Investment banks are machines for turning undergraduates into money. They’re a talent vortex, a recruiting machine so well adapted that an entire school system has sprung up to feed it.
Banks take advantage of smart kids who think it’s time for an impressive job but aren’t sure what to do. They show up with cash in hand, practically pissing prestige, and offer a position guaranteed to keep the “complete fuck-up” scenario at bay. Soon enough you’re 45, rich, tired, and anxious about the Nikkei.
It helps that investment banking has a low barrier to entry, because that way the applicant pool grows from a handful of specialists to anyone who can think and talk at a high level. Search costs are minimal: send a recruiter to each of the top schools and cherry pick their best programs. Take care of the rest in a rigorous internal training program.

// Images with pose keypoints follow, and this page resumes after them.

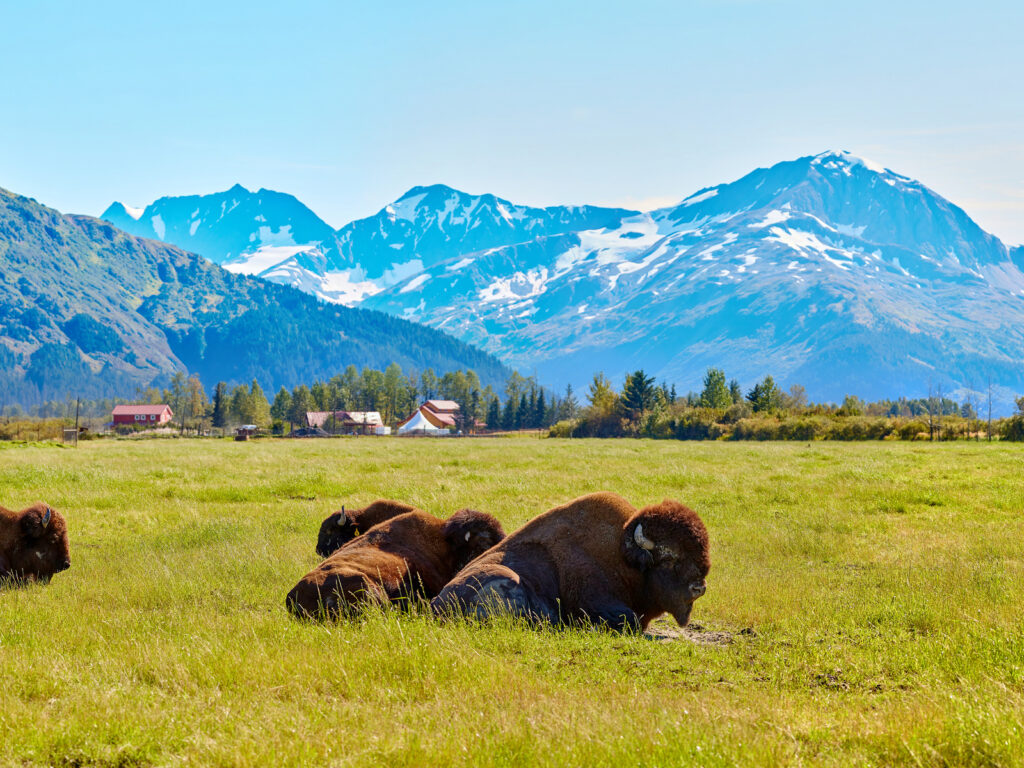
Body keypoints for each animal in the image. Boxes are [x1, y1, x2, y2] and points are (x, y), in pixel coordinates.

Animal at [428, 493, 708, 630]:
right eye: (669, 558)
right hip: (507, 577)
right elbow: (629, 620)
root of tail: (435, 604)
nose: (699, 588)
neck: (622, 556)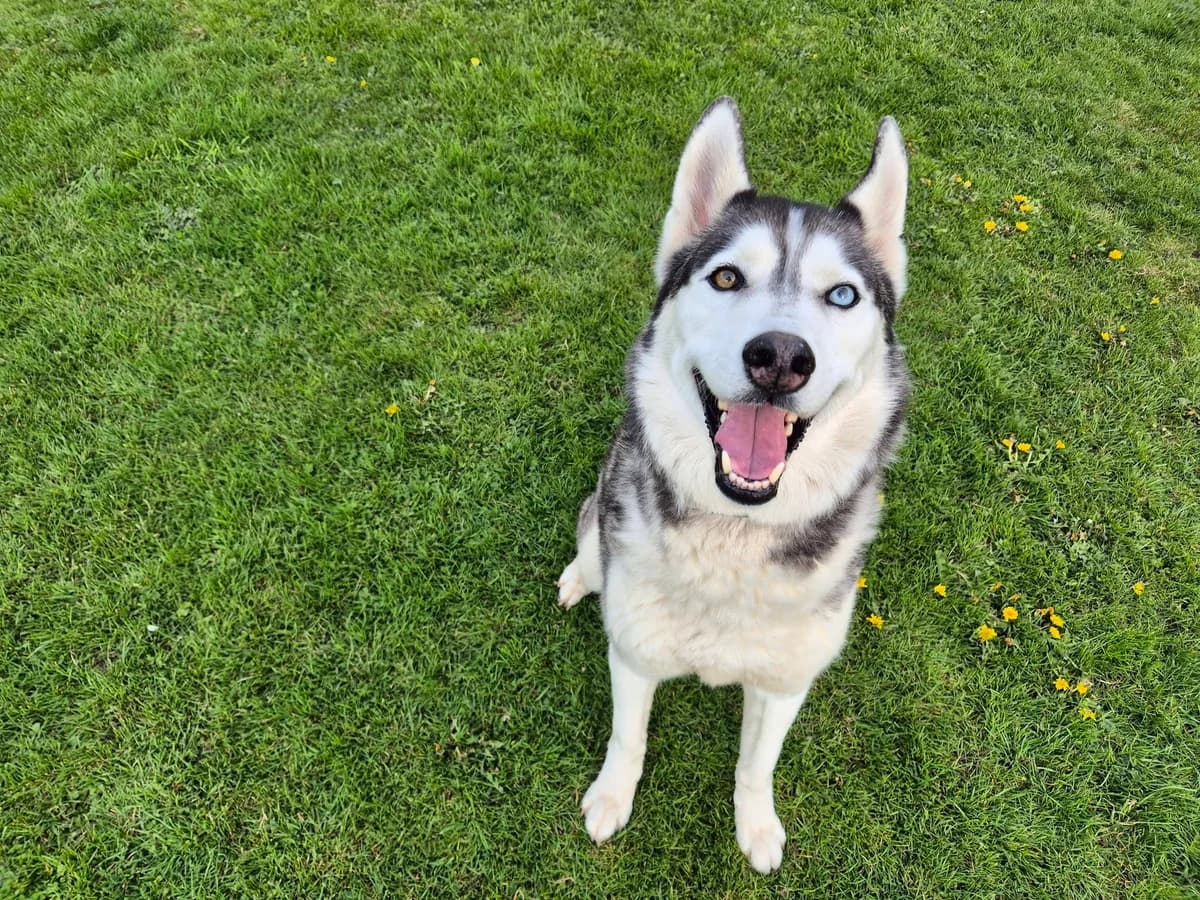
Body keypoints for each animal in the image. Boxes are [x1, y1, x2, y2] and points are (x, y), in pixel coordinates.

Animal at [556, 97, 911, 873]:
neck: (735, 533)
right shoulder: (634, 652)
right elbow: (629, 737)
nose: (780, 356)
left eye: (843, 294)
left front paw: (756, 826)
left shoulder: (785, 681)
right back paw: (576, 576)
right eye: (725, 279)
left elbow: (756, 764)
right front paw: (611, 799)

It also helps that corporations are easily wooed by financial services, that markets are full of losers, and that money makes boring problems interesting.

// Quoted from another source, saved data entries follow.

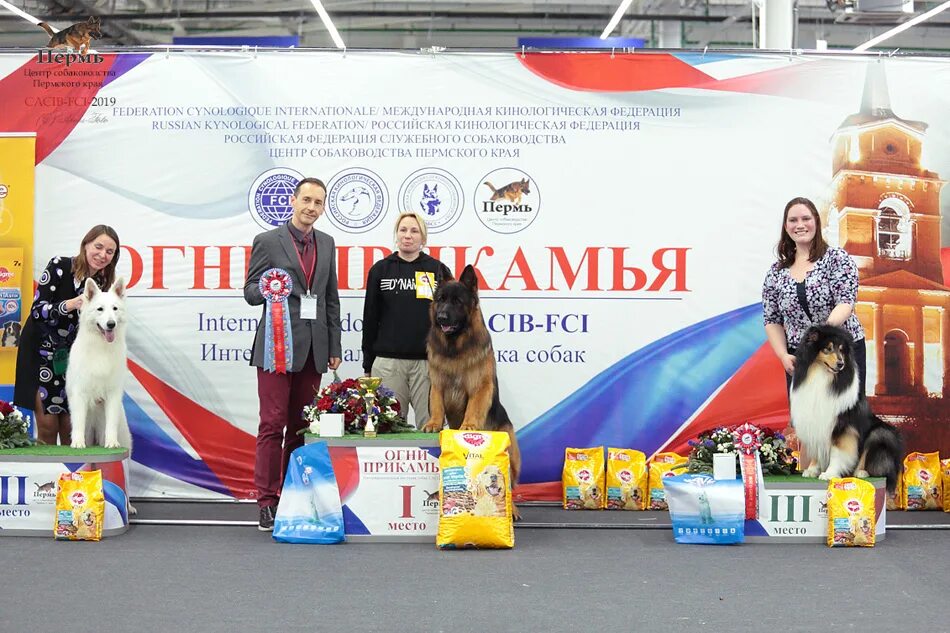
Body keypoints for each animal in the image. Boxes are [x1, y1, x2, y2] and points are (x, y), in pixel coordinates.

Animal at [67, 276, 132, 450]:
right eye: (100, 309)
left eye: (115, 308)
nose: (111, 324)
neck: (101, 348)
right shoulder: (80, 392)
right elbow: (79, 422)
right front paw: (78, 443)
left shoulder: (113, 393)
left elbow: (111, 423)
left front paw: (112, 442)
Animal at [426, 266, 524, 520]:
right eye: (441, 300)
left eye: (457, 302)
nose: (441, 317)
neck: (454, 348)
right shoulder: (437, 384)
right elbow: (437, 405)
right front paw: (433, 424)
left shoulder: (479, 386)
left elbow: (473, 408)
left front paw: (469, 426)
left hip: (512, 456)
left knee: (509, 486)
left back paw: (512, 511)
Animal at [788, 326, 908, 494]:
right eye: (827, 349)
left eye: (841, 350)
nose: (841, 364)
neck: (822, 375)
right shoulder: (815, 422)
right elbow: (816, 448)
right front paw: (812, 470)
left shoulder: (843, 427)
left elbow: (838, 452)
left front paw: (829, 473)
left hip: (881, 432)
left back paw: (860, 472)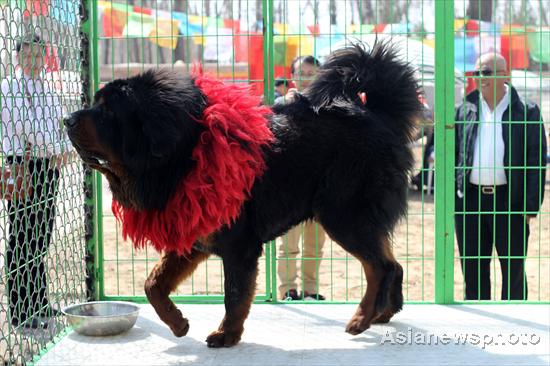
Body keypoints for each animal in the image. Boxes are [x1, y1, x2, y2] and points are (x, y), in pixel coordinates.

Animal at [67, 42, 424, 346]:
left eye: (108, 111)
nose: (67, 118)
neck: (187, 155)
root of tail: (378, 116)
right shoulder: (193, 236)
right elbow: (153, 284)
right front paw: (178, 323)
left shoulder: (239, 247)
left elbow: (234, 295)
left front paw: (227, 335)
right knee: (394, 264)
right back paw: (383, 314)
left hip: (344, 216)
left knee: (380, 267)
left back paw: (362, 319)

But I think Wall Street earns the would-be academics, teachers, journalists, and thinkers it employs; it is not just money or “the nature of the industry” that does it. While everybody else waits by the phone for the right girl to call, these guys are out there dancing.
What we’re left with is an imbalance: talent leaning towards finance at the expense of everything else. Of course, the job market is precisely that — a market — and anyone who’s taken Econ 101 knows not to begrudge an equilibrium. But I’m left to ask: is a society that sends so many of its brightest college graduates into a capital markets monkey pit maximizing welfare?